Eine offizielle Ergebnisdokumentation hat es nicht gegeben. Auf dem Workshop wurden drei Gründe thematisiert, die eine Kennzeichnung von Liquefied Natural Gas (LNG) als Instrument für verbesserten Klimaschutz wenig aussichtsreich erscheinen lassen:

  • Klimawirkung: Schiefergas variiert nach der Darstellung auf dem Workshop sehr stark in den Klimagas-Emissionen. Außerdem ergeben sich wegen Erdgasleckagen bei langen Transportwegen und bei der Förderung auch bei konventioneller Förderung teilweise hohe Klimagasemissionen. Daher lässt sich per se nicht zweifelsfrei feststellen, ob Schiefergas im Vergleich zu konventionellen Erdgas klimaschädlicher ist.
  • Wirksamkeit: die durch ein Zertifizierungssystem angeregte europäische Nachfrage nach LNG aus konventioneller Produktion wäre vermutlich zu gering, um Einfluss auf die weltweite Produktion zu nehmen.
  • Praktikabilität: eine lückenlose und verlässliche Dokumentation der weltweiten Produktion über die gesamte Lieferkette hinweg wäre angesichts der internationalen Handelsaktivitäten und der Vermischung verschiedener Gasqualitäten beim Transport ein sehr aufwändiges System und entsprechend schwer durchsetzbar.

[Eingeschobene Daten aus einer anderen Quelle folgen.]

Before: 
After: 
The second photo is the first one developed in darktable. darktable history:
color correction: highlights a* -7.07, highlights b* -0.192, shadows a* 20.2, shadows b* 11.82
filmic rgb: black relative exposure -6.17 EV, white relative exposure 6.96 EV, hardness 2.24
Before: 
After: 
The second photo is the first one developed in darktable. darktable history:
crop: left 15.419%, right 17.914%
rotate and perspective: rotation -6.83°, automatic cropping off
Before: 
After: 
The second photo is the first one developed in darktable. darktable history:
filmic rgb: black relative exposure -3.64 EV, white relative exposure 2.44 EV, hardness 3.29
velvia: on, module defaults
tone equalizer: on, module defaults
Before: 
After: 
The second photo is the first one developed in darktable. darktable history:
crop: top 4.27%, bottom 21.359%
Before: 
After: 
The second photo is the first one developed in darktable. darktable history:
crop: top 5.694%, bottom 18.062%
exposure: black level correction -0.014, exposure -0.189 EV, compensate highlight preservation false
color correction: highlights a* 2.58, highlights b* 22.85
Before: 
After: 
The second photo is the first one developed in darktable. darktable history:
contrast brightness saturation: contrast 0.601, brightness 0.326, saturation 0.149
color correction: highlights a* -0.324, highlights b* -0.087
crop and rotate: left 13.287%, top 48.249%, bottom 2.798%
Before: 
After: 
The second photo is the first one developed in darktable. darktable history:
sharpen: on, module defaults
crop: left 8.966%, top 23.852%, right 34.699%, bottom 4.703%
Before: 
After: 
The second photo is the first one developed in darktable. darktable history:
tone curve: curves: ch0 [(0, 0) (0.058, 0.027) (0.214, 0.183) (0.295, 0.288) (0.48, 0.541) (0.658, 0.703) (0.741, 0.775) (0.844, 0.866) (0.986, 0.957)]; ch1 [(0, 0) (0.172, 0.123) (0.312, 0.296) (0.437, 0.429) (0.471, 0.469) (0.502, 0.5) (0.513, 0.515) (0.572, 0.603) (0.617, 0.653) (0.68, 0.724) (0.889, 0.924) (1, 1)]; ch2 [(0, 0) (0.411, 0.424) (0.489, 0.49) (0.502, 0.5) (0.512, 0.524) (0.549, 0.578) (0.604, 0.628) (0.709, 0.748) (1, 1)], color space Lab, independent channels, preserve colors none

Als erfolgversprechender wurde eine Kennzeichnung von Gasen aus Erneuerbaren Energien aus europäischer Produktion angesehen.

4. Gab es seitens des Senats Initiativen, eine LNG-Zertifizierung einzuführen?
a. Wenn ja: Welche und wann?
b. Wenn nein: Warum nicht?

Der Senat wird im Rahmen des bürgerschaftlichen Ersuchens 21/15792 Möglichkeiten zur verstärkten Nutzung von Gas aus erneuerbaren Energien untersuchen.